INFORMATION
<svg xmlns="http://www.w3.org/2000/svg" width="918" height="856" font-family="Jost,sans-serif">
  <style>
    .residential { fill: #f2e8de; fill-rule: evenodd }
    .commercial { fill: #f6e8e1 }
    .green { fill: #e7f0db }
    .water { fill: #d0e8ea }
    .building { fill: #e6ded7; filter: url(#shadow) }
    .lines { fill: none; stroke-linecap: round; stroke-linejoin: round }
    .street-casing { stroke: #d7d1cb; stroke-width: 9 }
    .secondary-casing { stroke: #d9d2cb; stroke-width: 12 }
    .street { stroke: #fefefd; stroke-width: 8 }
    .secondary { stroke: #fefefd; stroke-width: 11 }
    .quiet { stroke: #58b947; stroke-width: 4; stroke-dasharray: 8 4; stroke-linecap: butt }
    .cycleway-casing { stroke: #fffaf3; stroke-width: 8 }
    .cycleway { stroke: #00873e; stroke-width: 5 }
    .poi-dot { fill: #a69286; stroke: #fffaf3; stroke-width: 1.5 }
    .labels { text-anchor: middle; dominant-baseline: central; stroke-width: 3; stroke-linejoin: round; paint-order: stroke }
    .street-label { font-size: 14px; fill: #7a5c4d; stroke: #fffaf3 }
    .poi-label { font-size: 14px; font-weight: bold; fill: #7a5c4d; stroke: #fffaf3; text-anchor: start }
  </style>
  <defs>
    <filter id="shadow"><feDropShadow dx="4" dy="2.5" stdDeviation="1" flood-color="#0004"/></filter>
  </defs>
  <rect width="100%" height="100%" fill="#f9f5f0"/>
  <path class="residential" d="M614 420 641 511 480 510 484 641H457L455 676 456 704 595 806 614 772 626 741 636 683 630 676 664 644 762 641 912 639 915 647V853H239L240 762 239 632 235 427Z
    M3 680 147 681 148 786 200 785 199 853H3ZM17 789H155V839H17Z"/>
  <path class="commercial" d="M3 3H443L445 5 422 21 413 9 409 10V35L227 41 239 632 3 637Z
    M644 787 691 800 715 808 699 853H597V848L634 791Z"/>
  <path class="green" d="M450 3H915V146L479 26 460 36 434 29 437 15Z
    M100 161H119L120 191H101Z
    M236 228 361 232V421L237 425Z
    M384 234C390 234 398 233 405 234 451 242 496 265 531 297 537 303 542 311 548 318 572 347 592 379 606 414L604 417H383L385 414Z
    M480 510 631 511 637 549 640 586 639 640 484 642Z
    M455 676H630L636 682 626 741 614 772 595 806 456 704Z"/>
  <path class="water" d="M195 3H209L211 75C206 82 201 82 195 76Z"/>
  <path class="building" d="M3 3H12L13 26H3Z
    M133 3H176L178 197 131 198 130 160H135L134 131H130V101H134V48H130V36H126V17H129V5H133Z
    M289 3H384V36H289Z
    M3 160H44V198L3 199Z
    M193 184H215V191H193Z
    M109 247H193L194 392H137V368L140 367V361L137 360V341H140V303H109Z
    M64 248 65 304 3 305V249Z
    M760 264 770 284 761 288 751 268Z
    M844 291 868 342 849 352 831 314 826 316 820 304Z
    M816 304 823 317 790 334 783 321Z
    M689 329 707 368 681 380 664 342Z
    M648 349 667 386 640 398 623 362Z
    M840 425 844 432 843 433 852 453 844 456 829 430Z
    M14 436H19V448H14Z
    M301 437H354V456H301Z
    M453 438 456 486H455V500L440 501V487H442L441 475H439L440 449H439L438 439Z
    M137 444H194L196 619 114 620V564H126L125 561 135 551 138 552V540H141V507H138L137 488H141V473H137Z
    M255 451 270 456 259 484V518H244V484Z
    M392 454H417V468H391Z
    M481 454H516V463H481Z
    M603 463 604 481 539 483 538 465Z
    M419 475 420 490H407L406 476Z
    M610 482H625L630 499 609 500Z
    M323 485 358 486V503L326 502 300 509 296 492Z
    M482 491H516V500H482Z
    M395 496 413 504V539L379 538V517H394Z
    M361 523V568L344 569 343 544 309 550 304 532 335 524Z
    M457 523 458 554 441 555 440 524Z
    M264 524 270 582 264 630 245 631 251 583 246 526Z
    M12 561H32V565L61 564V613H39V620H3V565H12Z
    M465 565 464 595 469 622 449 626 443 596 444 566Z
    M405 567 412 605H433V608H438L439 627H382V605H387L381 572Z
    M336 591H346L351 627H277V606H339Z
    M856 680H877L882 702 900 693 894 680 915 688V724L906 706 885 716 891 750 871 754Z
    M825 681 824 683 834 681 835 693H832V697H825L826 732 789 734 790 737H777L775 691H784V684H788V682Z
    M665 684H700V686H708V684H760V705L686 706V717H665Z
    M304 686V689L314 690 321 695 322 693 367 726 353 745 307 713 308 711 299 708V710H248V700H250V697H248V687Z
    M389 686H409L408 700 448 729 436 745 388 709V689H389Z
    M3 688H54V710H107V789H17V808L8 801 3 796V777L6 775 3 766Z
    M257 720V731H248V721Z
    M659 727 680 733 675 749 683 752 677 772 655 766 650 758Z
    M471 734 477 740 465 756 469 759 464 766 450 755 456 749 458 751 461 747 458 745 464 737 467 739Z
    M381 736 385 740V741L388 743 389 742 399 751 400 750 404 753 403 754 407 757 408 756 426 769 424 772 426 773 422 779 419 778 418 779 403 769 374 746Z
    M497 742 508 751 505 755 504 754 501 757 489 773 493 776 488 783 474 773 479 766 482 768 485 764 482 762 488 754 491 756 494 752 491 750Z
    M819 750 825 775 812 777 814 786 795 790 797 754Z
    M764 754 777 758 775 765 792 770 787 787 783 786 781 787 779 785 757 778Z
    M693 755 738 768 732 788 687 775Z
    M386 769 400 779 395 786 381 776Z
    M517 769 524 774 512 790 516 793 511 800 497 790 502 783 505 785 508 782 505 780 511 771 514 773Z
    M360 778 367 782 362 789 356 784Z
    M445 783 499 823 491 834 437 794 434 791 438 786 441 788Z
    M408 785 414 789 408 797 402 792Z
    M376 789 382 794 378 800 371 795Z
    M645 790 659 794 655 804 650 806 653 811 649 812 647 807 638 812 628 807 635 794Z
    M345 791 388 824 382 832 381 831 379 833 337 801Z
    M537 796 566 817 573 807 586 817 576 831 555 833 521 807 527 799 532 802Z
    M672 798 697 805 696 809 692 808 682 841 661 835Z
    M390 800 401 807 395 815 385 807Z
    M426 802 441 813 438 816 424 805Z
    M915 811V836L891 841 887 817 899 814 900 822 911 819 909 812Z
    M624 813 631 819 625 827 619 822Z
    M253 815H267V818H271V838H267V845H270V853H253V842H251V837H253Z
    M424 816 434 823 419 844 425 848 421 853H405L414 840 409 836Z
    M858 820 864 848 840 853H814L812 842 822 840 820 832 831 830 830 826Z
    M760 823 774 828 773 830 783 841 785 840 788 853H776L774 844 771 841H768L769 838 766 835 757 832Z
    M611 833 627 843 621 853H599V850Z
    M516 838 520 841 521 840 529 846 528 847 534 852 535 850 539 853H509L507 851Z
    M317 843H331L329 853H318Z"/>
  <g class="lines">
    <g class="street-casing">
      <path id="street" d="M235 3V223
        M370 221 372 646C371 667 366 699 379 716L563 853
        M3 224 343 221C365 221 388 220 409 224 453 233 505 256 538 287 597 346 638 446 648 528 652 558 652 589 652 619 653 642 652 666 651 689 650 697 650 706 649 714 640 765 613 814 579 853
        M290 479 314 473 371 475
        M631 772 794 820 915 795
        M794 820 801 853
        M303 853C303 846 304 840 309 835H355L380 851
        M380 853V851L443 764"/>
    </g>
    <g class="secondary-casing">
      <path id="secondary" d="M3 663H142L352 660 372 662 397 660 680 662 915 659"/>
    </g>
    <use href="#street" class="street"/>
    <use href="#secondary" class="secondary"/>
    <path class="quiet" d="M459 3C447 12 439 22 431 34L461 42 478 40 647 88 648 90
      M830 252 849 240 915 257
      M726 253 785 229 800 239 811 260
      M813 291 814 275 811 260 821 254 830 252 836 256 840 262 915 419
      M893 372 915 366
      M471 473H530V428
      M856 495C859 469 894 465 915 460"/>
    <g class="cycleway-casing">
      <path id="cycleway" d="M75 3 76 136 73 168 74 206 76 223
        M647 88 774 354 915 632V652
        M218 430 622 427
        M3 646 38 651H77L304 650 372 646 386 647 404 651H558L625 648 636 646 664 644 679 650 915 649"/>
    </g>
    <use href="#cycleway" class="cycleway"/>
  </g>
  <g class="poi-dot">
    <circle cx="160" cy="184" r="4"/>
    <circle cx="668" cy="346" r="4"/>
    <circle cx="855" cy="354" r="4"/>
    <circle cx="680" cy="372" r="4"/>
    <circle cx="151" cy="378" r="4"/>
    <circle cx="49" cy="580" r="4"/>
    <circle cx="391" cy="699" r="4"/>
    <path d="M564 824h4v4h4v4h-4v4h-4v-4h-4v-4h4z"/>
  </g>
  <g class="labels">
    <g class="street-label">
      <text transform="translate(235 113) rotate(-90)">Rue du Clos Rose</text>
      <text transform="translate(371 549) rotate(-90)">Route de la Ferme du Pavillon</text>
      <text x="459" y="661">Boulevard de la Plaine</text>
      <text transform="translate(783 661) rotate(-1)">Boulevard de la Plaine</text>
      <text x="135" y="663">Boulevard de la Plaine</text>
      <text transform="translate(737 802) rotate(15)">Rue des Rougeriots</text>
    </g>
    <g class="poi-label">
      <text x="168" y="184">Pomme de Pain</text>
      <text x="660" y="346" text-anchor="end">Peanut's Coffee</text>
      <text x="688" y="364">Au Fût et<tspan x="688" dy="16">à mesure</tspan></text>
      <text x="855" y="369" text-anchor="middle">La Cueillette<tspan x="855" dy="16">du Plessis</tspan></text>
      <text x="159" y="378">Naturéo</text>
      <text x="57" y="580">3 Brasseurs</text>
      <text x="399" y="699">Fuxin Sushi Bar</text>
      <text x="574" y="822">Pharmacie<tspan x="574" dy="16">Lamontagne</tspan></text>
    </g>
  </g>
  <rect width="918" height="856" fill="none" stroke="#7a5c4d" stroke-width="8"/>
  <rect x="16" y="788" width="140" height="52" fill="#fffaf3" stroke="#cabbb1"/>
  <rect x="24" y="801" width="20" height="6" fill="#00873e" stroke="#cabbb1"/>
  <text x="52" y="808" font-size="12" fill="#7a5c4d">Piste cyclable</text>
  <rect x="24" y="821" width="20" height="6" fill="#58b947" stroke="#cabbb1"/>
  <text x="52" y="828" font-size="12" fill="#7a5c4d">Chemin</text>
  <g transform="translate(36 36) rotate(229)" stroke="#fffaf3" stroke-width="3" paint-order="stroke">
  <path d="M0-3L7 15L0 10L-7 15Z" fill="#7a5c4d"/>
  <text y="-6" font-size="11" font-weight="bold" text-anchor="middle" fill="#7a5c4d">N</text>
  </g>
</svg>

TASK DIRECTIONS
Every line of the material that holds the word "linejoin" must be found and copied.

COMPLETED TASK
    .lines { fill: none; stroke-linecap: round; stroke-linejoin: round }
    .labels { text-anchor: middle; dominant-baseline: central; stroke-width: 3; stroke-linejoin: round; paint-order: stroke }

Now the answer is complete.